TASK MATERIAL
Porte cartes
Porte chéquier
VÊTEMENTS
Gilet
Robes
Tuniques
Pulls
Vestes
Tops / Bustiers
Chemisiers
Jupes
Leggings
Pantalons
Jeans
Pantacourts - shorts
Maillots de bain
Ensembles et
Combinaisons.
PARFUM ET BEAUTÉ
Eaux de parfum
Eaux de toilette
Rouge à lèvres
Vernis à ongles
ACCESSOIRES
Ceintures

PROBLEM TO WORK ON
All of the material, restated exactly, is the expected result.

SOLUTION TO THE PROBLEM
Porte cartes
Porte chéquier
VÊTEMENTS
Gilet
Robes
Tuniques
Pulls
Vestes
Tops / Bustiers
Chemisiers
Jupes
Leggings
Pantalons
Jeans
Pantacourts - shorts
Maillots de bain
Ensembles et
Combinaisons.
PARFUM ET BEAUTÉ
Eaux de parfum
Eaux de toilette
Rouge à lèvres
Vernis à ongles
ACCESSOIRES
Ceintures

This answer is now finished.